Englama and I. Jaju

1.0       Introduction

The critical role of monetary policy in macroeconomic management underscores the growing interest in investigations relating to how central banks react to business cycles and how such policies impact on the economy.  Following the seminal article of Taylor (1993), several empirical works have investigated  how central banks respond to price  and output developments,  with some studies (Romer, 2001 and Hsing, 2004) extending Taylor’s pioneer work to incorporate other peculiarities like exchange rate  dynamics in small open economy context. Other  studies (Raddat and Rigbon, 2003, Llaudes, 2007) have  also sought to ascertain the effects of central banks responses to business cycle on the economy, in attempts to investigate their optimality, effectiveness and channels of transmissions.

2.0 Research Problem/Question

Empirical works on central banks policies on the economies of the West African Monetary Zone (WAMZ)  however, remain limited.
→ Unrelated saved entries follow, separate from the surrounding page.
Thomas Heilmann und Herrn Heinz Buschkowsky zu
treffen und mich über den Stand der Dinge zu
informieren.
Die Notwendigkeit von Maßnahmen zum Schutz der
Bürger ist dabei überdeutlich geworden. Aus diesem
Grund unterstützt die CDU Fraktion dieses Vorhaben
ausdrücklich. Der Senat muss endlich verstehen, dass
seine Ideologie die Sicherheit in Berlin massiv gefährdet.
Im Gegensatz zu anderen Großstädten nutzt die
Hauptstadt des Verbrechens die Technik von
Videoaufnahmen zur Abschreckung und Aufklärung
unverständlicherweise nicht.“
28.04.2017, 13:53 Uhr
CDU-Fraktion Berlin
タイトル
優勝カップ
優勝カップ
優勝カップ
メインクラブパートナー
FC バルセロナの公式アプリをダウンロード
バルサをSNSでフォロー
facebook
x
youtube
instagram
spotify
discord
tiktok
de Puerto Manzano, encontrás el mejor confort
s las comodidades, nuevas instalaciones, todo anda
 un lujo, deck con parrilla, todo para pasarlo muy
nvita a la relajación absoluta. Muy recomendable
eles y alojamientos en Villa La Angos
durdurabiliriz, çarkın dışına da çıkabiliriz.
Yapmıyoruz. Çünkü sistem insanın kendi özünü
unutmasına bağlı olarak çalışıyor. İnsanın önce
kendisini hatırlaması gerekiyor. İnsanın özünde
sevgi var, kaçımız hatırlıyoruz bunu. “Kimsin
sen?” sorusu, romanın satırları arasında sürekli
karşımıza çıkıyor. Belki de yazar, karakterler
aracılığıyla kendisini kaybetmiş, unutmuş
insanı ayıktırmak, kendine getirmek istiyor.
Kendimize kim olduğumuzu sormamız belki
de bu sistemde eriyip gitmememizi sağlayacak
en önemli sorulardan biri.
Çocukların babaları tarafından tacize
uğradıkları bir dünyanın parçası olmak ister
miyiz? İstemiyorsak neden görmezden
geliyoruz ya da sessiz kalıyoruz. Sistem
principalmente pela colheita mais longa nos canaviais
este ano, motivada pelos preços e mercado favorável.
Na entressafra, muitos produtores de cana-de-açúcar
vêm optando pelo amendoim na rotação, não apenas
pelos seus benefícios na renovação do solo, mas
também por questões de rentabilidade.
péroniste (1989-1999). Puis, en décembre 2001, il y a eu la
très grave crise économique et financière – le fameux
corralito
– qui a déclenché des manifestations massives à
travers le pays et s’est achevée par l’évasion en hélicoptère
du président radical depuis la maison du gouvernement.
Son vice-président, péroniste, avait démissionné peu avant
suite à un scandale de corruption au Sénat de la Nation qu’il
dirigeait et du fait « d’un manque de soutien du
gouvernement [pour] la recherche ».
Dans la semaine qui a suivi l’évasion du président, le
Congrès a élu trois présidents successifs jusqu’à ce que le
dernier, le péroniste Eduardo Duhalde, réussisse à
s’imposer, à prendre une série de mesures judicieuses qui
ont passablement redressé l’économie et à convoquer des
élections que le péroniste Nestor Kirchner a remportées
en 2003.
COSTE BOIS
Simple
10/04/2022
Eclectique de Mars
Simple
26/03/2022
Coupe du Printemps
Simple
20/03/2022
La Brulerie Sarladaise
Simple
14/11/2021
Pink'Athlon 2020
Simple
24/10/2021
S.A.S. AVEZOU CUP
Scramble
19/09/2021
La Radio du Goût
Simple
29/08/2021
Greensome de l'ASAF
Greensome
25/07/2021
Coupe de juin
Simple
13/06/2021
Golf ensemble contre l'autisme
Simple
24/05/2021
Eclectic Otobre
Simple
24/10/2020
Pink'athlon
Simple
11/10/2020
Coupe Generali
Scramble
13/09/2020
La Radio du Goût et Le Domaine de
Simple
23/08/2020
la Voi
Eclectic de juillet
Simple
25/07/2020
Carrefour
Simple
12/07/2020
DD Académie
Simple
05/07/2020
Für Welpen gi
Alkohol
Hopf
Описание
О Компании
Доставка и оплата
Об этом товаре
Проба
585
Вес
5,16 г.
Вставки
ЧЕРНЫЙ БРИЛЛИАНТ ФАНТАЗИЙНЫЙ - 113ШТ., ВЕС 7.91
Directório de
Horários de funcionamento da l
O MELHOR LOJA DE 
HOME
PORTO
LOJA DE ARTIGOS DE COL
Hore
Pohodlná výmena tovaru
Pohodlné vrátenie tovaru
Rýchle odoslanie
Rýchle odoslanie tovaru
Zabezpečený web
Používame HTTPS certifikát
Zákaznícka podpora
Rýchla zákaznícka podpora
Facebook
In the contest  of  WAMZ  Member States’ inability to attain and/or maintain all the convergence criteria for WAMZ monetary integration and the growing concern regarding high domestic interest rates, low growth recorded by some WAMZ economies at both aggregate and sectoral levels and the vulnerability of the zone to external shocks, many continue to ask the following questions: How does the central bank policy respond to economic fluctuations and shocks; what are the effects of monetary  policy on domestic prices, output and exchange rate; how does monetary policy react to fiscal policy among others.

3.0  Objectives of the study

In view of these concerns , the broad objective of the study is to investigate how central banks react to shocks and fluctuations in the economy and how such monetary policy shocks in turn impact on the economy. Specifically, the paper seeks to investigate how WAMZ central banks react to fluctuations in output, inflation, exchange rate and fiscal policy and how WAMZ monetary policies   in turn, affect domestic prices, output , exchange rate and fiscal policy.

4.0  Methodology

The study will use Structural Vector Autoregressive Model (SVAR) to achieve the objectives of the study. The use of SVAR model in the study is to enable us incorporate structural characteristic of the economy or impose restrictions on the responses of variables on each other based on the underlying VAR so as to give the impulse response functions and the variance decomposition a more “causal” meaning.

5.0       Expected Outcome

The findings of the study are expected to contribute to effective monetary policy formulation, implementation and coordination with other policies.